Ingredients:

  • 24 count Rectangular Ice Cream Sandwiches (3.5 oz each)
  • 12 oz Chocolate Fudge Sauce
  • 16 oz Whipped Topping (thawed)
  • 1 tsp Pure Vanilla Extract
  • 1 cup Mini Chocolate Chips
  • 0.5 cup Crushed Chocolate Sandwich Cookies

Instructions:

  1. Line the pan. Cover your 9x13 pan with plastic wrap, leaving plenty of overhang on the sides. Note: This allows you to lift the whole cake out later for beautiful, clean slices.
  2. Unwrap the sandwiches. Quickly unwrap 12 ice cream sandwiches and lay them in a single layer at the bottom. Cook's cue: Work fast so they stay firm and don't slide.
  3. Spread the fudge. Pour half of the 12 oz chocolate fudge sauce over the first layer. Note: Using a room temperature sauce prevents it from shocking the ice cream and causing it to melt.
  4. Add the crunch. Sprinkle 0.5 cup of mini chocolate chips over the fudge layer. until evenly distributed.

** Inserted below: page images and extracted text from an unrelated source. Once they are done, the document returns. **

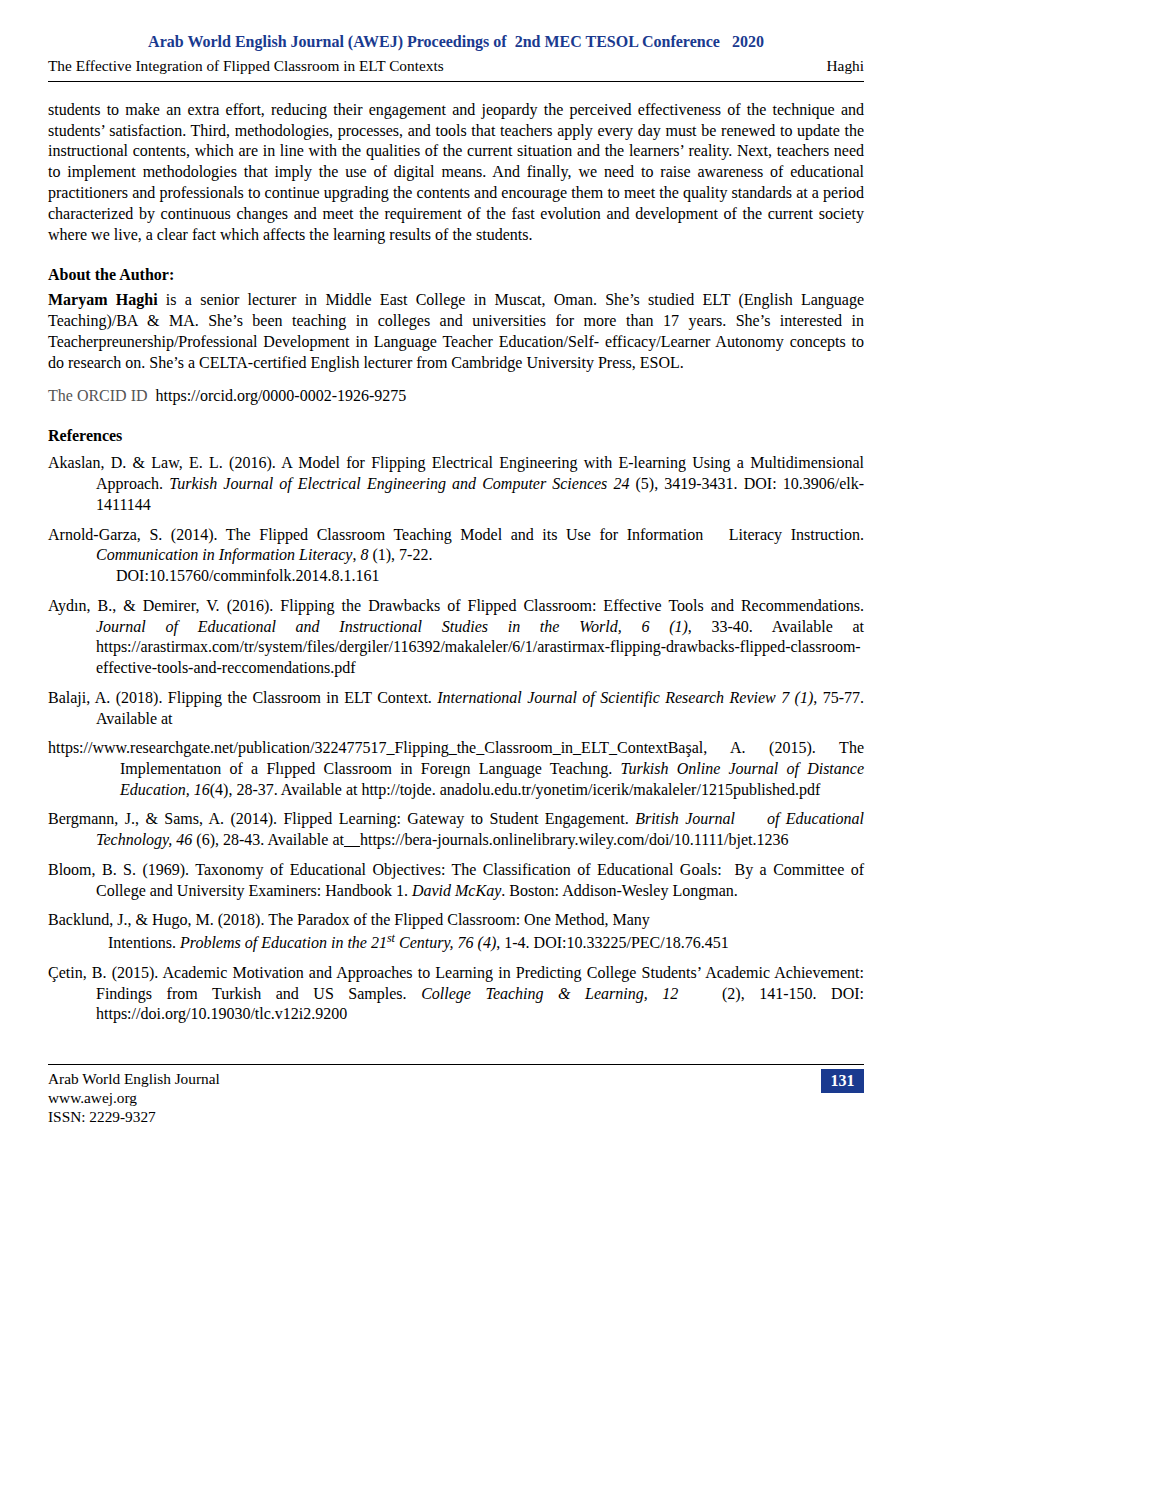Arab World English Journal (AWEJ) Proceedings of 2nd MEC TESOL Conference 2020
The Effective Integration of Flipped Classroom in ELT Contexts
Haghi
students to make an extra effort, reducing their engagement and jeopardy the perceived effectiveness of the technique and students’ satisfaction. Third, methodologies, processes, and tools that teachers apply every day must be renewed to update the instructional contents, which are in line with the qualities of the current situation and the learners’ reality. Next, teachers need to implement methodologies that imply the use of digital means. And finally, we need to raise awareness of educational practitioners and professionals to continue upgrading the contents and encourage them to meet the quality standards at a period characterized by continuous changes and meet the requirement of the fast evolution and development of the current society where we live, a clear fact which affects the learning results of the students.
About the Author:
Maryam Haghi is a senior lecturer in Middle East College in Muscat, Oman. She’s studied ELT (English Language Teaching)/BA & MA. She’s been teaching in colleges and universities for more than 17 years. She’s interested in Teacherpreunership/Professional Development in Language Teacher Education/Self- efficacy/Learner Autonomy concepts to do research on. She’s a CELTA-certified English lecturer from Cambridge University Press, ESOL.
The ORCID ID https://orcid.org/0000-0002-1926-9275
References
Akaslan, D. & Law, E. L. (2016). A Model for Flipping Electrical Engineering with E-learning Using a Multidimensional Approach. Turkish Journal of Electrical Engineering and Computer Sciences 24 (5), 3419-3431. DOI: 10.3906/elk-1411144
Arnold-Garza, S. (2014). The Flipped Classroom Teaching Model and its Use for Information Literacy Instruction. Communication in Information Literacy, 8 (1), 7-22.
DOI:10.15760/comminfolk.2014.8.1.161
Aydın, B., & Demirer, V. (2016). Flipping the Drawbacks of Flipped Classroom: Effective Tools and Recommendations. Journal of Educational and Instructional Studies in the World, 6 (1), 33-40. Available at https://arastirmax.com/tr/system/files/dergiler/116392/makaleler/6/1/arastirmax-flipping-drawbacks-flipped-classroom-effective-tools-and-reccomendations.pdf
Balaji, A. (2018). Flipping the Classroom in ELT Context. International Journal of Scientific Research Review 7 (1), 75-77. Available at
https://www.researchgate.net/publication/322477517_Flipping_the_Classroom_in_ELT_ContextBaşal, A. (2015). The Implementatıon of a Flıpped Classroom in Foreıgn Language Teachıng. Turkish Online Journal of Distance Education, 16(4), 28-37. Available at http://tojde. anadolu.edu.tr/yonetim/icerik/makaleler/1215published.pdf
Bergmann, J., & Sams, A. (2014). Flipped Learning: Gateway to Student Engagement. British Journal of Educational Technology, 46 (6), 28-43. Available at https://bera-journals.onlinelibrary.wiley.com/doi/10.1111/bjet.1236
Bloom, B. S. (1969). Taxonomy of Educational Objectives: The Classification of Educational Goals: By a Committee of College and University Examiners: Handbook 1. David McKay. Boston: Addison-Wesley Longman.
Backlund, J., & Hugo, M. (2018). The Paradox of the Flipped Classroom: One Method, Many
Intentions. Problems of Education in the 21st Century, 76 (4), 1-4. DOI:10.33225/PEC/18.76.451
Çetin, B. (2015). Academic Motivation and Approaches to Learning in Predicting College Students’ Academic Achievement: Findings from Turkish and US Samples. College Teaching & Learning, 12 (2), 141-150. DOI: https://doi.org/10.19030/tlc.v12i2.9200
Arab World English Journal
www.awej.org
ISSN: 2229-9327
131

  5. Layer the cream. Spread half of the 16 oz whipped topping over the chips. Note: This creates a moisture barrier that keeps the next layer of sandwiches in place.
  6. Repeat the stack. Add the remaining 12 ice cream sandwiches on top of the cream layer. until the pan is full.

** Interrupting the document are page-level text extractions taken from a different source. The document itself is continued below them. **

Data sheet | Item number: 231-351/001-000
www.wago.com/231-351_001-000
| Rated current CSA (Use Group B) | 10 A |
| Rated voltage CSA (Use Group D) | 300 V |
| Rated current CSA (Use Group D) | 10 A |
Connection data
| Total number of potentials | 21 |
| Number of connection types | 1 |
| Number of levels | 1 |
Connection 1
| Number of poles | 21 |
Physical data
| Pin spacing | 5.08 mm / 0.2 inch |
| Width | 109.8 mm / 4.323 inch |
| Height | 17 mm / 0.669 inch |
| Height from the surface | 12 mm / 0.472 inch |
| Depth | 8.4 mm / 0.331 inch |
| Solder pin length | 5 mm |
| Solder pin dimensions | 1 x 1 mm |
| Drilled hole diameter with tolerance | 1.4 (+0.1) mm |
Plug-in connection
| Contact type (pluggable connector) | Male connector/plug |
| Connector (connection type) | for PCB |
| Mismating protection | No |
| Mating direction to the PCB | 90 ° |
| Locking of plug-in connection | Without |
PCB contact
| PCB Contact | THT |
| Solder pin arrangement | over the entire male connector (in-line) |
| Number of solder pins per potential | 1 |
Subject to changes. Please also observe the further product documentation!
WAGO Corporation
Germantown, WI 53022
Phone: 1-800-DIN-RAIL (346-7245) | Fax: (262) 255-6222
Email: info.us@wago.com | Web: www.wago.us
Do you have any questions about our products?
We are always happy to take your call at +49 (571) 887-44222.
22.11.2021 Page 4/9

  7. Final fudge drizzle. Pour the rest of the fudge over the sandwiches. until the dark swirls cover the white ice cream.
  8. Top and finish. Spread the remaining whipped topping and sprinkle with the crushed cookies and remaining chips. Note: Press the cookies down slightly so they don't fall off during slicing.
  9. Hard freeze. Cover tightly and freeze for 4 hours. until the center feels solid when pressed.
  10. Temper before slicing. Let the cake sit on the counter for 5 minutes. until the frosting loses its matte look and starts to shine.